The advent of laparoscopic surgery has led to the development of numerous simulators for both general and specific laparoscopic skills. However, with the implementation of these systems in the training process, there has been a need to demonstrate that they are realistic, provide a reliable assessment of skills, and ensure that skills acquired in the virtual environment can be transferred to the operating room before their incorporation into the surgical curriculum.

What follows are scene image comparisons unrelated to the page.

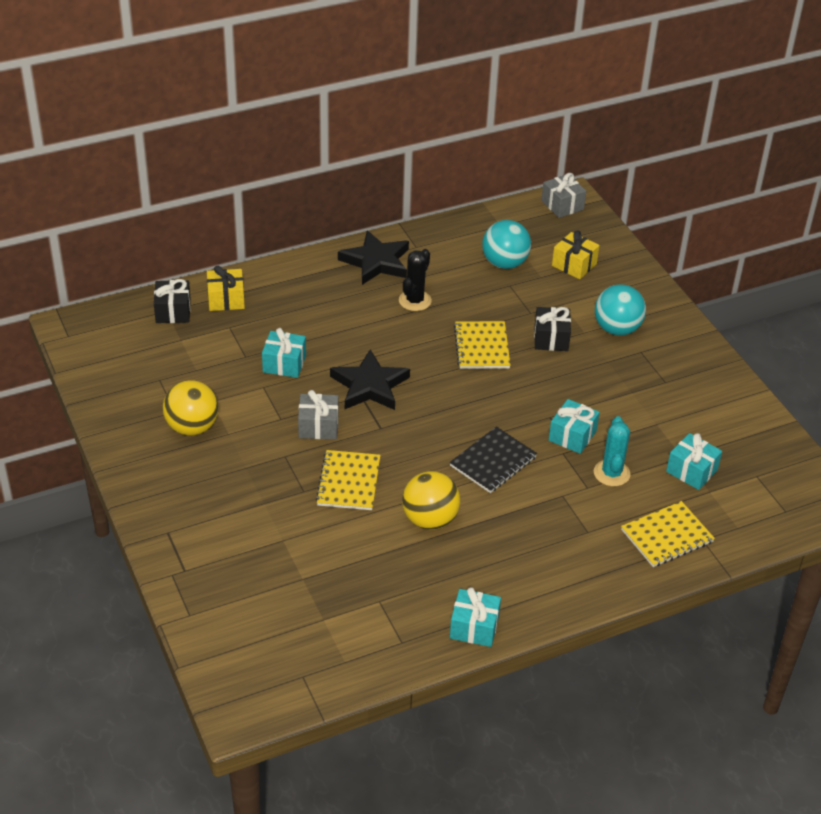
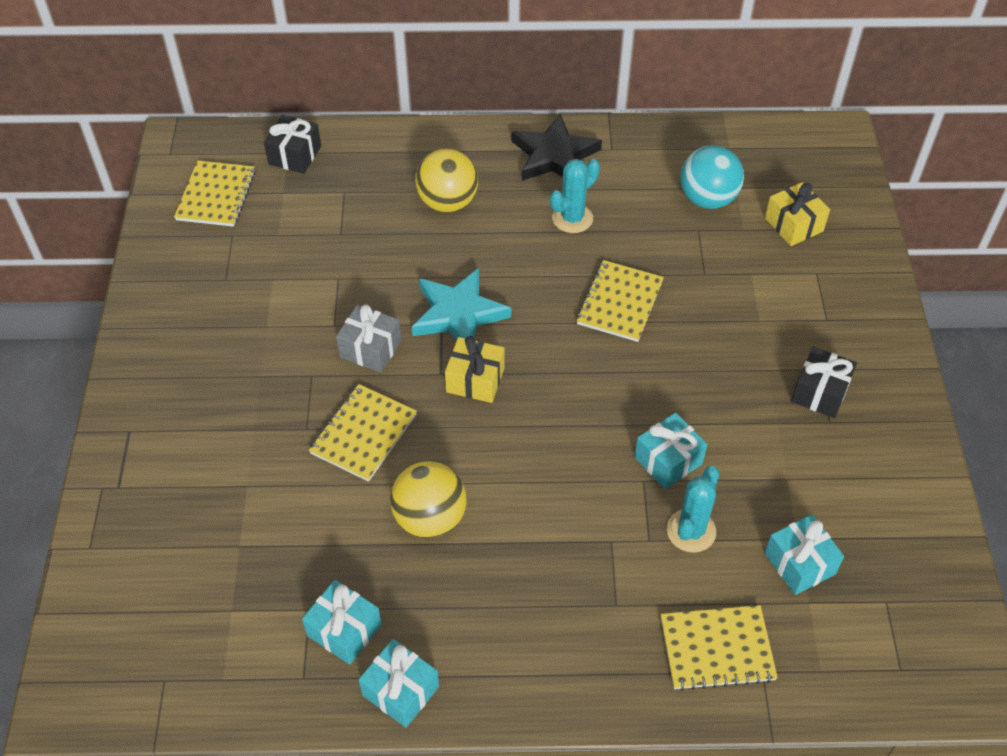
camera: 25 degrees right, 10 degrees up
yellow ball [163,380,219,435] -> yellow ball moved to [415,148,478,212]
yellow gift [207,266,245,311] -> yellow gift moved to [445,336,505,403]
turquoise gift [262,328,306,378] -> turquoise gift moved to [302,580,382,665]
black star [330,349,410,410] -> turquoise star [412,268,511,340]
black cactus [399,249,432,311] -> turquoise cactus [550,159,600,233]
black notebook [450,426,537,493] -> none
black gift [534,307,571,351] -> black gift moved to [791,347,857,418]
grey gift [541,173,586,218] -> none
turquoise ball [595,284,646,336] -> none
none -> yellow notebook [174,160,256,227]

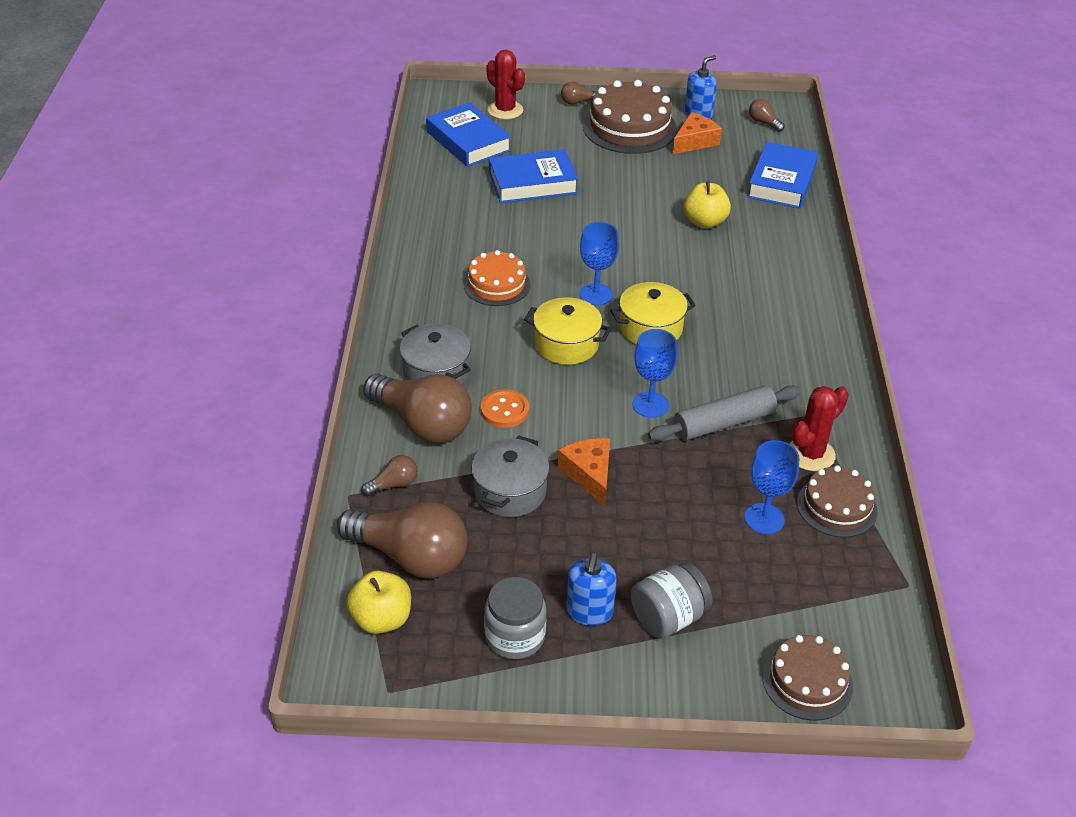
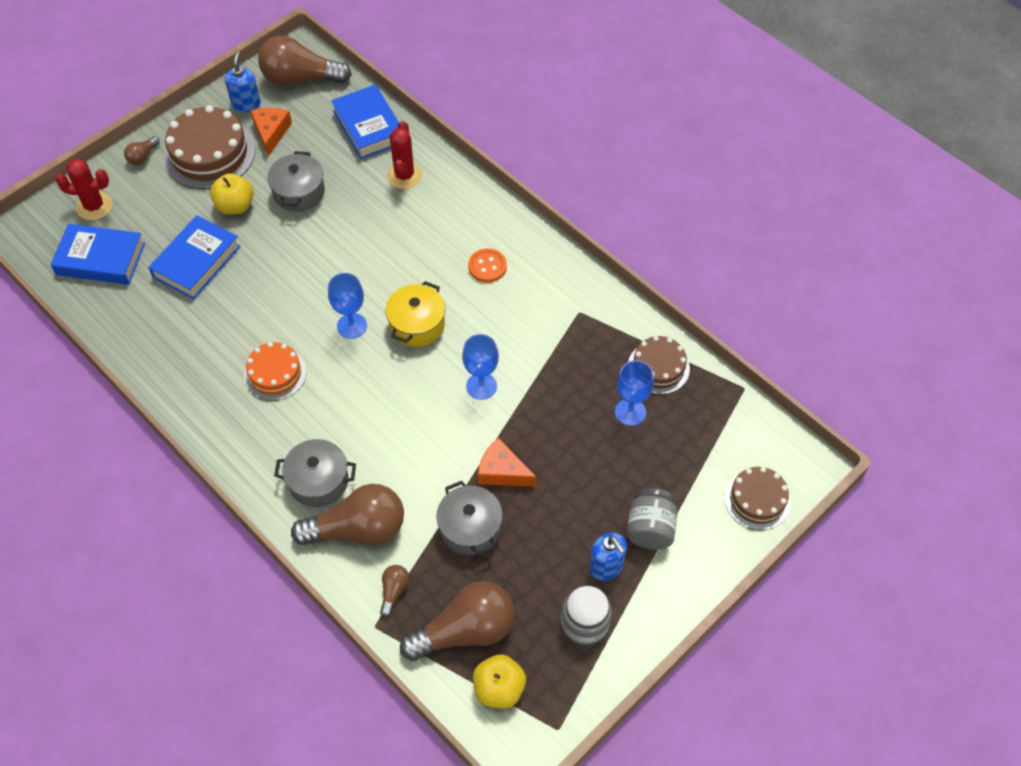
camera: 45 degrees left, 15 degrees up
orange button [481,389,529,428] -> orange button moved to [468,249,507,283]
yellow pot [524,297,611,365] -> none
grey rolling pin [648,385,801,441] -> none
yellow apple [684,181,731,229] -> yellow apple moved to [210,173,254,215]
brown light bulb [749,99,785,132] -> brown light bulb [258,36,352,85], size x2.25
red cactus [789,386,849,471] -> red cactus moved to [387,121,422,189]
none -> grey pot [267,151,325,212]

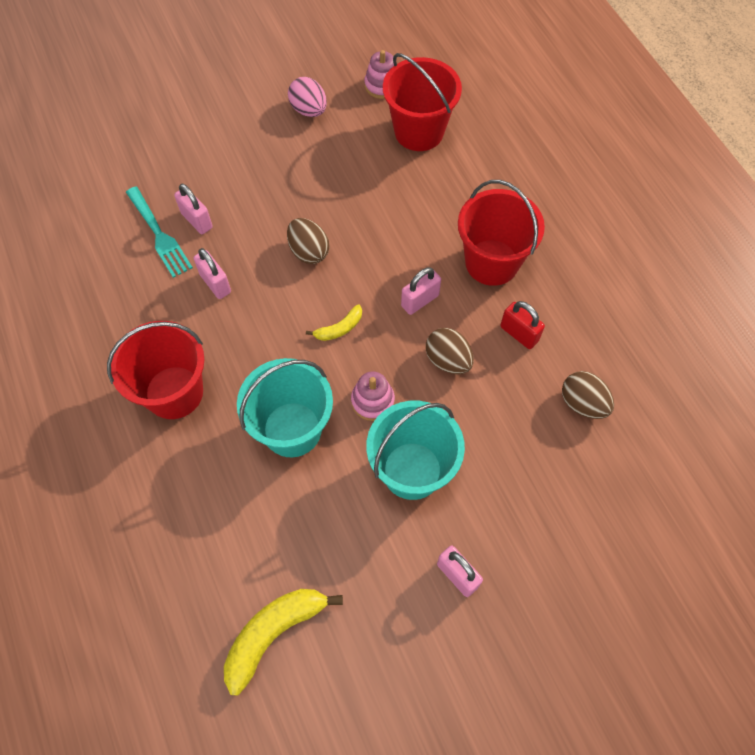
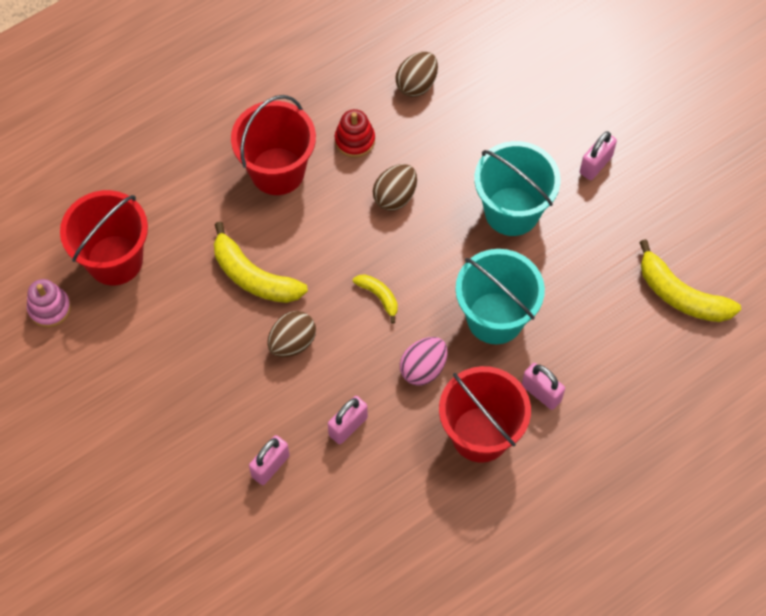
camera: 100 degrees left, 0 degrees up
turquoise fork [126,187,193,278] -> none
pink egg [288,77,327,117] -> pink egg moved to [400,337,447,385]
pink stacking toy [351,371,395,421] -> none
pink padlock [401,267,441,315] -> pink padlock moved to [522,363,565,410]
red padlock [500,301,545,349] -> red stacking toy [335,109,375,158]
none -> yellow banana [214,221,308,303]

The modified OSATS rating scale was used in our study to assess performance in the operating room. This tool, developed and thoroughly validated by Reznick et al. [13] in Toronto, currently is widely accepted as a tool for assessment of surgical technical skills. The original OSATS, developed for use in live observations, was modified for assessment of video-recorded procedures by Grantcharov et al. [14]. The scale showed excellent construct validity and interrater reliability and was proved to be valid as a tool for video assessment.

The current study may have some potential sources of bias. Scoring of the performances on the human laparoscopic cholecystectomy was subjective. This subjectivity was, however, minimized by the use of a structured and validated rating scale as well as two independent blinded assessors. The sample size in this study was small. Thus, larger studies are needed to confirm our findings. Furthermore, the learning curve for LapSim has not yet been fully delineated. All the participants were therefore exposed to identical familiarization procedures (i.e., completion of all seven tasks twice).

The current study demonstrates that performance scores registered by a virtual reality simulator correlate with performance in the operating room. Thus, the computer model represents a valid tool for evaluating surgical trainees, and can provide them with an objective quantitative assessment of their laparoscopic skills. Future studies are needed to determine the exact role of virtual reality simulators in a comprehensive surgical training and assessment curriculum.